Comment author: ChristianKl 04 October 2013 09:41:10AM 0 points [-]

Expanding coverage and lowering prices are two different issues.

You can be in favor of one and not the other.

Big Pharma was in favor of Obamacare. The made a deal. Obama didn't choose to implement effective price cutting policies such as allowing reimportation of drugs. Then Big Pharma spend millions for advertisements to promote Obamacare.

Comment author: James_Miller 04 October 2013 12:42:53PM 0 points [-]

Big Pharma was in favor of Obamacare

Two possible reasons:

(1) Blackmail--Obamacare harmed them, but big Pharma was told by Democrats that if they didn't support it the Democrats would pass something that harmed them even more. The medical device industry didn't support Obamacare and as a result they got hit with a special tax in the final bill.

(2) Reduced competition--Obamacare makes it harder for other firms to enter the pharmaceutical industry.

Comment author: ChristianKl 04 October 2013 01:32:05PM 0 points [-]

As far as the medical device tax goes, I agree that it's worth repealing it.

In total it's however zero sum for spending on healthcare. The tax pays for tax rabates for health insurance.
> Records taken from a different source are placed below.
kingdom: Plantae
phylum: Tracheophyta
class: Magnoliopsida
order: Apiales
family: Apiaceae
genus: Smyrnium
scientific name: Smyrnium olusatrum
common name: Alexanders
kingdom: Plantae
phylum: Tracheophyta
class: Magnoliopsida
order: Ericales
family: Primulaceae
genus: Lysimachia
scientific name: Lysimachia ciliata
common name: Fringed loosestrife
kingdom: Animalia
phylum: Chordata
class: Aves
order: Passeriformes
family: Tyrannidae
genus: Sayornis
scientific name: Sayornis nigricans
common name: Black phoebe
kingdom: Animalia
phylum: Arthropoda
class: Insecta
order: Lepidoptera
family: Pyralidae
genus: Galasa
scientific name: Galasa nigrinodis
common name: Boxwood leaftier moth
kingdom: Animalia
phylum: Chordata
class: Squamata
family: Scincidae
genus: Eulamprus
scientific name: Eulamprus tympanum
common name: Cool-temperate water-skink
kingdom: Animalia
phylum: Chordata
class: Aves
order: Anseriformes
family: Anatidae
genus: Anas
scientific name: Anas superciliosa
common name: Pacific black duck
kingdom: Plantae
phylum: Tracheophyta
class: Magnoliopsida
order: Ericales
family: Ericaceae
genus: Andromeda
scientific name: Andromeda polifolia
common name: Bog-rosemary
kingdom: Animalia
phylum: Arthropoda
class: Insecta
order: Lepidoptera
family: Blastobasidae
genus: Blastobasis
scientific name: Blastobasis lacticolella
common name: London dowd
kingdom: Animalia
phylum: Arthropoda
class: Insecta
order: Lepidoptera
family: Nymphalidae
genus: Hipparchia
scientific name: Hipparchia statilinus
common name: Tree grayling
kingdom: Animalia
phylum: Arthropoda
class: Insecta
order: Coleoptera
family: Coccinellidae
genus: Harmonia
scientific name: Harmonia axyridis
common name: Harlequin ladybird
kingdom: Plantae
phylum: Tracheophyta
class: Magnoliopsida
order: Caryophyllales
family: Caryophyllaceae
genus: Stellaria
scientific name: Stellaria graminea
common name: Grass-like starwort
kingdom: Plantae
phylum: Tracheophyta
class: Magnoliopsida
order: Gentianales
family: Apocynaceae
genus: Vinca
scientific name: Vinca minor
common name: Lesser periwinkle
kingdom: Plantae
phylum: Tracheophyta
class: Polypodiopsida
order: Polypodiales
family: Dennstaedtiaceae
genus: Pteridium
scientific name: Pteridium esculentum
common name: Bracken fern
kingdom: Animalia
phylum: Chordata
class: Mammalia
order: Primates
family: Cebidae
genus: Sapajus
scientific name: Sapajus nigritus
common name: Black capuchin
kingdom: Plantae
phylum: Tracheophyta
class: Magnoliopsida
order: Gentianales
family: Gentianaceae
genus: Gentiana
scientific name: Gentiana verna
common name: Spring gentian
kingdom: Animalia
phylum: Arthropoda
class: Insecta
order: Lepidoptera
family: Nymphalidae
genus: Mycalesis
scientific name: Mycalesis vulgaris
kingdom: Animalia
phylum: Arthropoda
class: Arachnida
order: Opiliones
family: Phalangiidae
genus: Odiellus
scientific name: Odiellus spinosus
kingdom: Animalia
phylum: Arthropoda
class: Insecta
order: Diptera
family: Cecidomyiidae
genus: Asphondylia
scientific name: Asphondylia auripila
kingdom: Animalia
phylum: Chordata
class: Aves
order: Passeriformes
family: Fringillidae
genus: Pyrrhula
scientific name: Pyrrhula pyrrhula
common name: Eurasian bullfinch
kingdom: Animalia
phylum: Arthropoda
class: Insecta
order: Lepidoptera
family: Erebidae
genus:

Money payed into the health insurance system gets spend on medicial expenditures.

Comment author: mwengler 04 October 2013 04:51:37PM -1 points [-]

I suspect innovation gets shifted more than it gets reduced, and there are forces pushing innovation up.

To the extent Obamacare subsidizes medicine more than it is already subsidized, and if it has a net cost > 0, then it does, it should encourage innovation. Some of the shift and/or additional innovation will be how to game the system more effectively, which is presumably a low-value outcome for society. But some of it will be how to provide care that this system will pay for, perhaps more innovation towards the afflictions of those who will gain access to medical care that did not previously have as much access, and so on.

If it shifts money away from drug makers, but it puts in more money on net, then there is lower innovation on the drug side and higher innovation where the new profits are to be made.

Comment author: Eugine_Nier 05 October 2013 03:46:53AM -1 points [-]

To the extent Obamacare subsidizes medicine more than it is already subsidized, and if it has a net cost > 0, then it does, it should encourage innovation.

This will only happen if being innovative is favored by the subsidies and the people deciding who gets subsidies can tell improvements apart from change for the sake of change.